Normally, 60-year-old companies such as EW do not merit very high P/Es. But, EW just might be an exception. EW is a very focused company. Unlike some of its competitors, it delivers its aortic valves via catheters, but does not compete in the angiogram/angioplasty market. For us investors, that means that if it can continue growing its TAVR business well into double-digit rates, and can ramp the TMTT business at very rapid rates, I estimate that 15%+ CAGR revenue growth could occur for many years, say 10-20 years. (The upper part of that time frame does assume growing global prosperity.)
In addition, the surgical valve business could hold somewhat stable, declining in developed markets but growing in other regions. So, that could be an important cash cow.
Finally, the critical care business, which involves many different products, could continue growing at, say, a 7% rate due to global expansion and EW's limited focus on CV products and critical care instrumentation. One longer-term potential upside from the critical care division could come from home monitoring of patients, which one day could become a big business rather than an over-hyped one.

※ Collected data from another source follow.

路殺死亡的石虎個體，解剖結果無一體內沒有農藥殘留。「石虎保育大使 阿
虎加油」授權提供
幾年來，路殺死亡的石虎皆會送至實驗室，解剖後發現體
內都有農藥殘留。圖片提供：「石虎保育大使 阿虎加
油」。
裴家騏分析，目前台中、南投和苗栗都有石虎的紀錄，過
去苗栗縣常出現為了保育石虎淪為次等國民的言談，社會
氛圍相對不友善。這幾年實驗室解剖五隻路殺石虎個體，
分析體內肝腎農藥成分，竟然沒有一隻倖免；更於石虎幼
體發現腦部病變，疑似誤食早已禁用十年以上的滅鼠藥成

EW has come down off its high in this latest healthcare (XLV) scare and more recent general market sell-off. As I very gradually back away from portfolios highly overweighted to bonds, I am comfortable dipping more deeply into healthcare stocks, especially given how impervious they are to trade wars and recession fears. While sticking with various names in need of chart repair, I prefer to put new money into stronger charts, and EW fits that bill. The single major risk I see is valuation. If the TMTT segment comes through as I hope, and TAVR continues its global ascendancy, EW's compound EPS growth could be durable and strong enough to reward the investor who enters around Monday's close, just above $178. As always, competition is fierce, and there are no guarantees. Patience may be a real virtue with this stock.
Thanks for reading and sharing any comments you wish to contribute.
Submitted Monday night.
Disclosure: I am/we are long EW,SPY. I wrote this article myself, and it expresses my own opinions. I am not receiving compensation for it (other than from Seeking Alpha). I have no business relationship with any company whose stock is mentioned in this article.
Additional disclosure: Not investment advice. I am not an investment adviser.